— Start Given data —

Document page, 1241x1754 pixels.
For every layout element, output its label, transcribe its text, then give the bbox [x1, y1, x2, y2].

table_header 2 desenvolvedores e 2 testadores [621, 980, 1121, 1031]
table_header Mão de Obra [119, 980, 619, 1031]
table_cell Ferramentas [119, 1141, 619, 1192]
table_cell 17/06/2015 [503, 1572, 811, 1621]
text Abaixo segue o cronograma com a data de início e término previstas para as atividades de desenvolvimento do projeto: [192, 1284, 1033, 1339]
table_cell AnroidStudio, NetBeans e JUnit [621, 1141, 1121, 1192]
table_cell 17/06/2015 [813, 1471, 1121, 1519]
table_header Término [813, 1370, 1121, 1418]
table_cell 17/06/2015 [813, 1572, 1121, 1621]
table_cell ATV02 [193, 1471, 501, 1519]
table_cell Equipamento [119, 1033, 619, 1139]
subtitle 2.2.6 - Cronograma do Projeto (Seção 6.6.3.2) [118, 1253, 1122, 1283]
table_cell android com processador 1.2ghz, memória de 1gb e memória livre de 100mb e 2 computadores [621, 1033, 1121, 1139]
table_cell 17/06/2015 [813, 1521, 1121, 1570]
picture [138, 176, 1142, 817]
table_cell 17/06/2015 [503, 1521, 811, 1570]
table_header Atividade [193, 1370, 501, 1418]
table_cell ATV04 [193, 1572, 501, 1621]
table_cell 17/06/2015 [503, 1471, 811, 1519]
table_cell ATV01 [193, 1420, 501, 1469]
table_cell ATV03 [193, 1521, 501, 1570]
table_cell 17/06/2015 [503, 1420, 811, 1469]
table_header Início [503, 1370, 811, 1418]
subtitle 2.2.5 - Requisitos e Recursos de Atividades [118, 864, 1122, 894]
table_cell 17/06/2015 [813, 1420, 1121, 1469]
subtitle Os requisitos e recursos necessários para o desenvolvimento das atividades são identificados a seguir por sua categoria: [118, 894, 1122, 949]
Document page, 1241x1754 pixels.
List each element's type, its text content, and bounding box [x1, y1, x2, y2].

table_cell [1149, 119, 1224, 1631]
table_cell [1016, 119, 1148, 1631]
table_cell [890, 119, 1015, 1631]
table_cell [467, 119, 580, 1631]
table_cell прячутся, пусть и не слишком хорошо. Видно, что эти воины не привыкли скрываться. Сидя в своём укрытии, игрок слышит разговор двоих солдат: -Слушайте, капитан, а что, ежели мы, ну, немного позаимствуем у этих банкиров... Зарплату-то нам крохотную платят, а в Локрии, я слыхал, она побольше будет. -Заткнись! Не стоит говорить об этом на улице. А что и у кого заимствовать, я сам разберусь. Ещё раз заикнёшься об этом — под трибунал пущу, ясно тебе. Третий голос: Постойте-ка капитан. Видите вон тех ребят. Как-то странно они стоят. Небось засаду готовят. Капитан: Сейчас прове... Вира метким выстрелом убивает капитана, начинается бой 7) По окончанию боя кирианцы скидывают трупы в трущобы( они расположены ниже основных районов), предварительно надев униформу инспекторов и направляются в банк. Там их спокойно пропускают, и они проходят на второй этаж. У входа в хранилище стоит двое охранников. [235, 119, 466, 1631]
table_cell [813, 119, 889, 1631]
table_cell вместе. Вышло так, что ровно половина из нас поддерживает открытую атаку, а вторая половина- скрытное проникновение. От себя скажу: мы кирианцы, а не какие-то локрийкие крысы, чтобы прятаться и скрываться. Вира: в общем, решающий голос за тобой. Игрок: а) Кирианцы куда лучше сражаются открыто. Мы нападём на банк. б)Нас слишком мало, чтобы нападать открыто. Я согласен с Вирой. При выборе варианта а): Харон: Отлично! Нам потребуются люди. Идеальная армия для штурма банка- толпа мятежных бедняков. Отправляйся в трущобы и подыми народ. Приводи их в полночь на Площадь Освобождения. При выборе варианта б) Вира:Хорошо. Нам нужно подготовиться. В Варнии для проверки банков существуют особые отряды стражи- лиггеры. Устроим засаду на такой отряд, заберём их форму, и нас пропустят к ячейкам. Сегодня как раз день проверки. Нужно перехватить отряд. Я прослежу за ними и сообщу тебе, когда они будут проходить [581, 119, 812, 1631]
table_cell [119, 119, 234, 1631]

— End Given data —

Reproduce the records above, swapping every occurrence of "17/06/2015" for "18/06/2015" and leaving everything else unchanged.

Document page, 1241x1754 pixels.
For every layout element, output its label, transcribe its text, then give the bbox [x1, y1, x2, y2].

table_header 2 desenvolvedores e 2 testadores [621, 980, 1121, 1031]
table_header Mão de Obra [119, 980, 619, 1031]
table_cell Ferramentas [119, 1141, 619, 1192]
table_cell 18/06/2015 [503, 1572, 811, 1621]
text Abaixo segue o cronograma com a data de início e término previstas para as atividades de desenvolvimento do projeto: [192, 1284, 1033, 1339]
table_cell AnroidStudio, NetBeans e JUnit [621, 1141, 1121, 1192]
table_cell 18/06/2015 [813, 1471, 1121, 1519]
table_header Término [813, 1370, 1121, 1418]
table_cell 18/06/2015 [813, 1572, 1121, 1621]
table_cell ATV02 [193, 1471, 501, 1519]
table_cell Equipamento [119, 1033, 619, 1139]
subtitle 2.2.6 - Cronograma do Projeto (Seção 6.6.3.2) [118, 1253, 1122, 1283]
table_cell android com processador 1.2ghz, memória de 1gb e memória livre de 100mb e 2 computadores [621, 1033, 1121, 1139]
table_cell 18/06/2015 [813, 1521, 1121, 1570]
picture [138, 176, 1142, 817]
table_cell 18/06/2015 [503, 1521, 811, 1570]
table_header Atividade [193, 1370, 501, 1418]
table_cell ATV04 [193, 1572, 501, 1621]
table_cell 18/06/2015 [503, 1471, 811, 1519]
table_cell ATV01 [193, 1420, 501, 1469]
table_cell ATV03 [193, 1521, 501, 1570]
table_cell 18/06/2015 [503, 1420, 811, 1469]
table_header Início [503, 1370, 811, 1418]
subtitle 2.2.5 - Requisitos e Recursos de Atividades [118, 864, 1122, 894]
table_cell 18/06/2015 [813, 1420, 1121, 1469]
subtitle Os requisitos e recursos necessários para o desenvolvimento das atividades são identificados a seguir por sua categoria: [118, 894, 1122, 949]
Document page, 1241x1754 pixels.
List each element's type, its text content, and bounding box [x1, y1, x2, y2].

table_cell [1149, 119, 1224, 1631]
table_cell [1016, 119, 1148, 1631]
table_cell [890, 119, 1015, 1631]
table_cell [467, 119, 580, 1631]
table_cell прячутся, пусть и не слишком хорошо. Видно, что эти воины не привыкли скрываться. Сидя в своём укрытии, игрок слышит разговор двоих солдат: -Слушайте, капитан, а что, ежели мы, ну, немного позаимствуем у этих банкиров... Зарплату-то нам крохотную платят, а в Локрии, я слыхал, она побольше будет. -Заткнись! Не стоит говорить об этом на улице. А что и у кого заимствовать, я сам разберусь. Ещё раз заикнёшься об этом — под трибунал пущу, ясно тебе. Третий голос: Постойте-ка капитан. Видите вон тех ребят. Как-то странно они стоят. Небось засаду готовят. Капитан: Сейчас прове... Вира метким выстрелом убивает капитана, начинается бой 7) По окончанию боя кирианцы скидывают трупы в трущобы( они расположены ниже основных районов), предварительно надев униформу инспекторов и направляются в банк. Там их спокойно пропускают, и они проходят на второй этаж. У входа в хранилище стоит двое охранников. [235, 119, 466, 1631]
table_cell [813, 119, 889, 1631]
table_cell вместе. Вышло так, что ровно половина из нас поддерживает открытую атаку, а вторая половина- скрытное проникновение. От себя скажу: мы кирианцы, а не какие-то локрийкие крысы, чтобы прятаться и скрываться. Вира: в общем, решающий голос за тобой. Игрок: а) Кирианцы куда лучше сражаются открыто. Мы нападём на банк. б)Нас слишком мало, чтобы нападать открыто. Я согласен с Вирой. При выборе варианта а): Харон: Отлично! Нам потребуются люди. Идеальная армия для штурма банка- толпа мятежных бедняков. Отправляйся в трущобы и подыми народ. Приводи их в полночь на Площадь Освобождения. При выборе варианта б) Вира:Хорошо. Нам нужно подготовиться. В Варнии для проверки банков существуют особые отряды стражи- лиггеры. Устроим засаду на такой отряд, заберём их форму, и нас пропустят к ячейкам. Сегодня как раз день проверки. Нужно перехватить отряд. Я прослежу за ними и сообщу тебе, когда они будут проходить [581, 119, 812, 1631]
table_cell [119, 119, 234, 1631]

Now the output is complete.